6.9 Прочитай, заполни пропуски артиклями a/the и письменно переведи текст Houses and Homes:

Every country has its distinctive housing. Cross from England into Scotland or from France into Germany or Spain, and you know instantly that you are in another country. It is partly _ matter of architecture, partly _ matter of _ way people choose to domesticate their immediate surroundings.

_ English are distinctive in their aversion to flats and their devotion to rows of small brick houses. Travel from Western France across Europe to _ Urals and you will see cities surrounded by modem blocks of high-rise flats. _ details of architecture will vary, but all countries have found that _ obvious solution to cheap new housing to accommodate.

Families moving in from the countryside or demanding improved conditions within _ towns is to build blocks of flats. They stand in rows and clusters, not beautiful, not spacious, but convenient and efficient. _ problems are similar: noise, cramped public areas, unpredictable water supplies, broken lifts but they are homes for millions of people who prefer them to _ more primitive conditions they have left. In England, however, this is not so.

Of course some English people enjoy flat-life, but for _ vast majority of them, _ basic idea of home is _ brick house with rooms upstairs and downstairs. And already _ English have _ confusion of terms in translating to and from Russian. _ English use _ word house for _ dwelling intended for one family. They would never say of _ block of flats that it is _ house, and hence “DOM” has no exact equivalent in English. They always distinguish _ flat from _ house, not because _ house is grander (it may be _ tiny section of _ row of dwellings) but because _ flat is still unusual, except in city centres where it is unusual to live anyway. _ word home is much more personal, much warmer: your home is _ place where you live which you have created — its furnishings but also its atmosphere, your sense of other people who live in it, your feelings about its past as well as its present.

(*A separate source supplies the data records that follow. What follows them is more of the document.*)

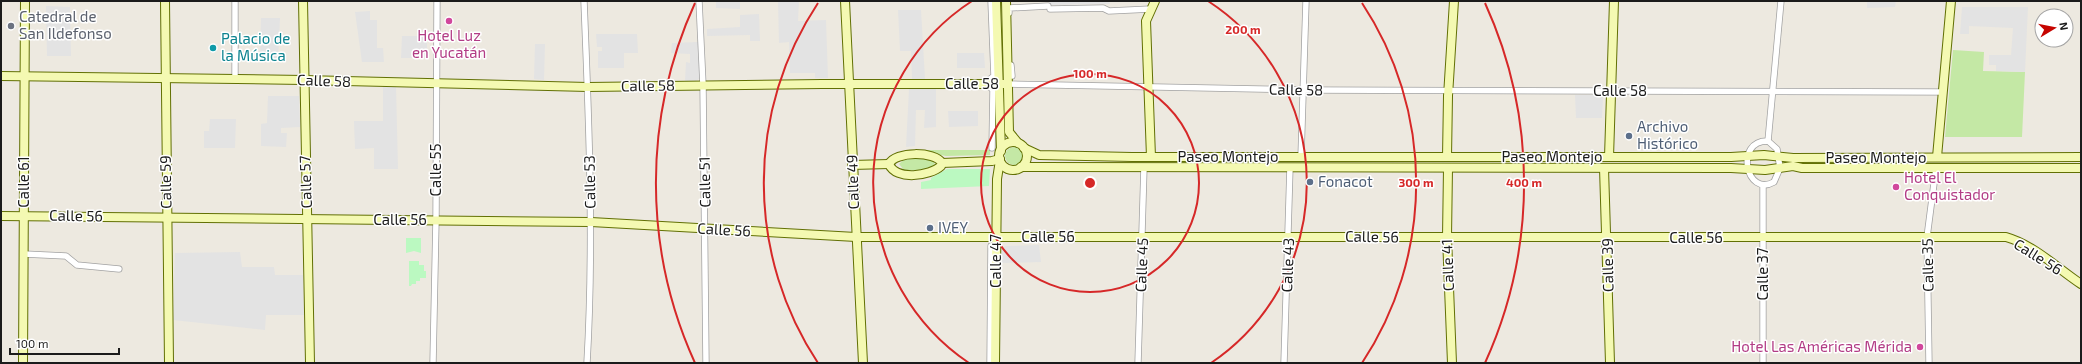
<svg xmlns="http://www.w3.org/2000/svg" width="2082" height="364" font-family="'Exo 2',sans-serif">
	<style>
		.grass { fill: #c4e8a5 }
		.park { fill: #bbf9c1 }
		.parking { fill: #e3e3e3 }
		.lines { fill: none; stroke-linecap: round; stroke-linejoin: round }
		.street-casing { stroke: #a2a2a2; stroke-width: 7 }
		.secondary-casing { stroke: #627004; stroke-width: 10 }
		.street { stroke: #fff; stroke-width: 5.5 }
		.secondary { stroke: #f4f9b2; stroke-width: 8 }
		.ring { fill: none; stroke: #d62828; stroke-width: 2 }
		.hotel-dot { fill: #d1479c; stroke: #fff; stroke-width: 1.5 }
		.worship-dot { fill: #6b7280; stroke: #fff; stroke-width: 1.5 }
		.culture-dot { fill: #0f9aa8; stroke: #fff; stroke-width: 1.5 }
		.service-dot { fill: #5c6f8a; stroke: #fff; stroke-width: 1.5 }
		.labels { text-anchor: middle; stroke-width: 3; stroke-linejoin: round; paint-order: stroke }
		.worship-label { font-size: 15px; fill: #5b616d; stroke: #fff; text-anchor: start }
		.hotel-label { font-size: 15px; fill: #b23c85; stroke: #fff }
		.culture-label { font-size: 15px; fill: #0d838f; stroke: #fff; text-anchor: start }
		.street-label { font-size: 15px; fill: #1b1b1b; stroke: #fff }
		.service-label { font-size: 15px; fill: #4e5e75; stroke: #fff; text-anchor: start }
		.centre { fill: #d62828; stroke: #fff; stroke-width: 2 }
		.ring-label { font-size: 12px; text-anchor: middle; font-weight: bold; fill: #d62828; stroke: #fff; stroke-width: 3; stroke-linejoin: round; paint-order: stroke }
	</style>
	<rect width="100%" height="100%" fill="#ede9e0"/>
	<g class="grass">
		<polygon points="1953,50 1984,52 1983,71 2025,72 2022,137 1945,137"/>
		<circle cx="1014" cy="156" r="9"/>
		<polygon points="915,150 990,150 990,155 946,156"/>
		<polygon points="925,157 933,160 935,165 924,171 904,170 899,164 906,158"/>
	</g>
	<g class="park">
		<polygon points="947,169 990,169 989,186 921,189 921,182 931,180 931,178"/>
		<polygon points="406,238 421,238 421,253 414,251 406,253"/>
		<polygon points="409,261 419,261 419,265 424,265 424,271 426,271 426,278 420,278 420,281 416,281 416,284 412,284 411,286 409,286"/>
	</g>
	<g class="parking">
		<polygon points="716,1 740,1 740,9 716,8"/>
		<polygon points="778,1 799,1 798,21 826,20 828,78 815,78 815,73 790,73 789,42 779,43"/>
		<polygon points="1049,1 1109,1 1110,4 1049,5"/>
		<polygon points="1867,1 1896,1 1895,7 1867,8"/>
		<polygon points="46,6 70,7 71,56 47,56"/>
		<polygon points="1962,7 2028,7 2025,72 1996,71 1996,65 1989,65 1989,55 2011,55 2013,28 1969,26 1969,34 1960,34"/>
		<polygon points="898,10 921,10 925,79 912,79 911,51 900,51"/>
		<polygon points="370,11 370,20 377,20 377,48 383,48 384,62 362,62 355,12"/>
		<polygon points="759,14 760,41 750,41 750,35 707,36 707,29 740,27 740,15"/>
		<polygon points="261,18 280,18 278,61 260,60"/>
		<polygon points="596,34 637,34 638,53 624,53 624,68 598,68 598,51 602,51 602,47 597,47"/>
		<polygon points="402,36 427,36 427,58 401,58"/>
		<polygon points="698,42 700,78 696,81 685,81 686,62 690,63 690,54 671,53 672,43"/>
		<polygon points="535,44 545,44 544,80 534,79"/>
		<polygon points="957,53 984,53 985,68 957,68"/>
		<polygon points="383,86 396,86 398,169 374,169 374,148 355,149 354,121 383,121"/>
		<polygon points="909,89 936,89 936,127 924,128 925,110 916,110 915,146 906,147"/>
		<polygon points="1575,95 1601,95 1603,98 1602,118 1576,118"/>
		<polygon points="268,96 299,96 300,127 281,128 281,133 287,133 286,147 261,146 261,124 267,123"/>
		<polygon points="948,111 978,111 978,126 949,127"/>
		<polygon points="210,119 236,119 235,148 204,148 204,131 209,131"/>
		<polygon points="1039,245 1041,262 1002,263 1001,249 1006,246"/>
		<polygon points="240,252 242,267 274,267 275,275 303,275 304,315 266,315 265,330 173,320 175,253"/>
	</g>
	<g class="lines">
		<g class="street-casing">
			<g id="street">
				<path d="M584,1C589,122 594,242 587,363"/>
				<polyline points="699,1 703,85 706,363"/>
				<polyline points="1050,9 1103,8 1109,11 1151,9"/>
				<polyline points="1009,13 1009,8 1048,6"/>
				<polyline points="1011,65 1012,76"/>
				<polyline points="235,79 235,1"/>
				<polyline points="989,80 994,76 991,1"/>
				<polyline points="1008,84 1303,90 1943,92"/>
				<polyline points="989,86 993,90 992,148"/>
				<polyline points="1768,141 1781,1"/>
				<path d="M1768,141L1777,149L1780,168L1774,182C1746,198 1734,140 1768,141Z"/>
				<polyline points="1301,157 1306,1"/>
				<polyline points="1763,185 1763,363"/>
				<polyline points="24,254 66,256 77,265 119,269"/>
				<polyline points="433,363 436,220 437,1"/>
				<polyline points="990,363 991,246"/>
				<polyline points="1138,363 1144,167"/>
				<polyline points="1284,363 1290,167"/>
				<polyline points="1929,363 1927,237 1936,168"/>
			</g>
		</g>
		<g class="secondary-casing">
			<g id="secondary">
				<polyline points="165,1 169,363"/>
				<polyline points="303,1 310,363"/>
				<polyline points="845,1 863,363"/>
				<polyline points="996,1 1001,151"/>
				<polyline points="1006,1 1009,132 1018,143"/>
				<polyline points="1,76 304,80 588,87 822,84 1008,84"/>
				<circle cx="1013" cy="156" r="14"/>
				<polyline points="1024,148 1039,155 1132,157 1731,157 1764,155 1793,158 2081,157"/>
				<polyline points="1151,157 1146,21 1155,1"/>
				<polyline points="1447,157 1448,96 1454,1"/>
				<polyline points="1609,157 1614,1"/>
				<polyline points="1937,157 1951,1"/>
				<polyline points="942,163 992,161 1000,159"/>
				<path d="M889,164C896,181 930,176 941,166L942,163"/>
				<path d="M889,164C895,151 935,151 942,163"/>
				<polyline points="852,165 889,164"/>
				<polyline points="1021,167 1731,168 1765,170 1793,166 1802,168 2081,168"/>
				<polyline points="1448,168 1447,237 1452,363"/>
				<polyline points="1604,168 1610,363"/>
				<path d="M1,216L591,222L856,237H2006C2034,245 2057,268 2081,284"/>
				<polyline points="23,363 25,1"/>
				<polyline points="995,363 997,179 1000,160"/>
			</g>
		</g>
		<use href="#street" class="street"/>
		<use href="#secondary" class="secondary"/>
	</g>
	<g class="ring">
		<circle cx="1090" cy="183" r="109"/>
		<path d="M969 363A217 217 0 0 1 972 1M1208 1A217 217 0 0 1 1211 363"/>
		<path d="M818 363A326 326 0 0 1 818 3M1362 3A326 326 0 0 1 1362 363"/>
		<path d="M695 363A434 434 0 0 1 695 3M1485 3A434 434 0 0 1 1485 363"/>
	</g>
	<g class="hotel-dot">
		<circle cx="449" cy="21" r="4"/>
		<circle cx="1896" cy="187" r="4"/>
		<circle cx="1920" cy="347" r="4"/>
	</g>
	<circle class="worship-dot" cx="11" cy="26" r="4"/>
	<circle class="culture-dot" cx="213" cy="48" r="4"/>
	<g class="service-dot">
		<circle cx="1629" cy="136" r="4"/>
		<circle cx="1310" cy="182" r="4"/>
		<circle cx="930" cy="228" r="4"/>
	</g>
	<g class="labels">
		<g class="worship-label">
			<text x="19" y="22">Catedral de<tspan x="19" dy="17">San Ildefonso</tspan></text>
		</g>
		<g class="hotel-label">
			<text x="449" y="41">Hotel Luz<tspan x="449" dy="17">en Yucatán</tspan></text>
			<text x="1904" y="183" text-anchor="start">Hotel El<tspan x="1904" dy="17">Conquistador</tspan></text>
			<text x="1912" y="352" text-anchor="end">Hotel Las Américas Mérida</text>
		</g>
		<g class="culture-label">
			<text x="221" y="44">Palacio de<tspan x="221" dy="17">la Música</tspan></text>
		</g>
		<g class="street-label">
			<text transform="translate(324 81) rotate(2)" y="5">Calle 58</text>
			<text x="972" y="89">Calle 58</text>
			<text transform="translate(648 86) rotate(-1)" y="5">Calle 58</text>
			<text transform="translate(1296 90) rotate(1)" y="5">Calle 58</text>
			<text x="1620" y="96">Calle 58</text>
			<text x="1228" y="162">Paseo Montejo</text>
			<text x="1552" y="162">Paseo Montejo</text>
			<text x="1876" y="163">Paseo Montejo</text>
			<text transform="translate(436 170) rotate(-90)" y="5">Calle 55</text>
			<text transform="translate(24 182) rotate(-90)" y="5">Calle 61</text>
			<text transform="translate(166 182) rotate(-91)" y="5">Calle 59</text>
			<text transform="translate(306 182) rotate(-92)" y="5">Calle 57</text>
			<text transform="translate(590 182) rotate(-91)" y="5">Calle 53</text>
			<text transform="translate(705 182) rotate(-91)" y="5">Calle 51</text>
			<text transform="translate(853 182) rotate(-92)" y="5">Calle 49</text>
			<text transform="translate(76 216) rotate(1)" y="5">Calle 56</text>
			<text x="400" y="225">Calle 56</text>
			<text transform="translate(724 230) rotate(3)" y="5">Calle 56</text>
			<text x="1048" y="242">Calle 56</text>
			<text transform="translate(1372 237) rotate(1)" y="5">Calle 56</text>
			<text x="1696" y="243">Calle 56</text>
			<text transform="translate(2038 257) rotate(32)" y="5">Calle 56</text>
			<text transform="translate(996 261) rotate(-90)" y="5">Calle 47</text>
			<text transform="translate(1142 265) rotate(-88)" y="5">Calle 45</text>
			<text transform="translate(1288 265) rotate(-88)" y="5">Calle 43</text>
			<text transform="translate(1448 265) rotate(-92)" y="5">Calle 41</text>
			<text transform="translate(1608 265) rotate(-91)" y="5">Calle 39</text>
			<text transform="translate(1928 265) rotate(-91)" y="5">Calle 35</text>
			<text transform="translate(1763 274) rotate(-90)" y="5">Calle 37</text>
		</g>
		<g class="service-label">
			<text x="1637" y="132">Archivo<tspan x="1637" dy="17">Histórico</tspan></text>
			<text x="1318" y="187">Fonacot</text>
			<text x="938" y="233">IVEY</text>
		</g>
	</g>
	<circle cx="1090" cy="183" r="6" class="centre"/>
	<g class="ring-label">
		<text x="1243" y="34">200 m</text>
		<text x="1090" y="78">100 m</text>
		<text x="1416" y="187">300 m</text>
		<text x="1524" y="187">400 m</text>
	</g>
	<rect width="2082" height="364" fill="none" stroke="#1b1b1b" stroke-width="4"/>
	<g transform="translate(2054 28) rotate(80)"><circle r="19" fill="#ffffff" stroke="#a4a4a4"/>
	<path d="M0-3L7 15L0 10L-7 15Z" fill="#c60400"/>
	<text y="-6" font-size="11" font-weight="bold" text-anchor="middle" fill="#1b1b1b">N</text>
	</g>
	<path d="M10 348v6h109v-6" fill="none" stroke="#1b1b1b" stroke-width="2"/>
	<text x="16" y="348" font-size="12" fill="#1b1b1b" stroke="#ffffff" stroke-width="3" paint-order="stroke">100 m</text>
</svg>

Something of _ Russian feeling about _ privacy of kitchens is found in _ English word home.

_ Russians have _ habit of describing anything built before about 1955 as “old”. In England _ house does not qualify as old unless it was built at least _ hundred years ago. _ English still have hundreds of thousands of really old houses, built between _ 14th and 18th centuries scattered throughout _ country. They are considered very desirable and are very expensive even if they are small. Many of them are strikingly beautiful. At _ other end of _ scale are bungalows, small brick houses of only one storey, built especially for _ elderly. Many older people move from _ house into _ bungalow.